Record excerpts:
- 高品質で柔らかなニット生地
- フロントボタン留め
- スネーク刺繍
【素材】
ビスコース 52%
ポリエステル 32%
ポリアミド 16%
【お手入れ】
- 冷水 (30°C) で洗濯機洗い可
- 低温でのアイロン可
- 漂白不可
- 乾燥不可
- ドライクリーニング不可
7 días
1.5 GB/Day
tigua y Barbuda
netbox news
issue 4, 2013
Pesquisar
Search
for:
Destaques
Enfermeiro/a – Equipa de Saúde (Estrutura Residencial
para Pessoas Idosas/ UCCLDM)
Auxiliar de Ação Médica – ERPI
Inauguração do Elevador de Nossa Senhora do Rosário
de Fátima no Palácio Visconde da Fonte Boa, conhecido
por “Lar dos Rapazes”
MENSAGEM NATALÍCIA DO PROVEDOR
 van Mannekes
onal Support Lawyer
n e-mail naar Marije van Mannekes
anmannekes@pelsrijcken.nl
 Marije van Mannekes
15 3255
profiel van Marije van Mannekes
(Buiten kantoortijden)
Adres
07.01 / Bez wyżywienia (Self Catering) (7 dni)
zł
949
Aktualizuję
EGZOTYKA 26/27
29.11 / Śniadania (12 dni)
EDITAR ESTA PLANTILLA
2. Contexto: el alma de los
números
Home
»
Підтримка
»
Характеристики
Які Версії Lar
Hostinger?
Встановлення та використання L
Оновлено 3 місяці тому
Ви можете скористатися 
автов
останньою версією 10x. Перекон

==

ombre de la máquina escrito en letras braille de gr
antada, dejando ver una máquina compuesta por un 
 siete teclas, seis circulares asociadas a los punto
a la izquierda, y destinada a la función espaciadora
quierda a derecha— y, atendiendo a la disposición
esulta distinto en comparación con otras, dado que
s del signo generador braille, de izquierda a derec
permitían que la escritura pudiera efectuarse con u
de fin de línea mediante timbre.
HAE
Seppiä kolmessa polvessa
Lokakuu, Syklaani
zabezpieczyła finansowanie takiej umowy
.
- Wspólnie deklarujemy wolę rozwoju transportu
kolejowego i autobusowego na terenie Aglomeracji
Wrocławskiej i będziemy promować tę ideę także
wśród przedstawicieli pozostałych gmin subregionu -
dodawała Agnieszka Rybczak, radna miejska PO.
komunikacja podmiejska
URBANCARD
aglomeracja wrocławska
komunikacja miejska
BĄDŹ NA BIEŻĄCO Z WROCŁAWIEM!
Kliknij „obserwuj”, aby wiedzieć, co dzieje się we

Aim of the exercise: Return only the number of lines in the entries above that contain the word "komunikacja".

Response: 2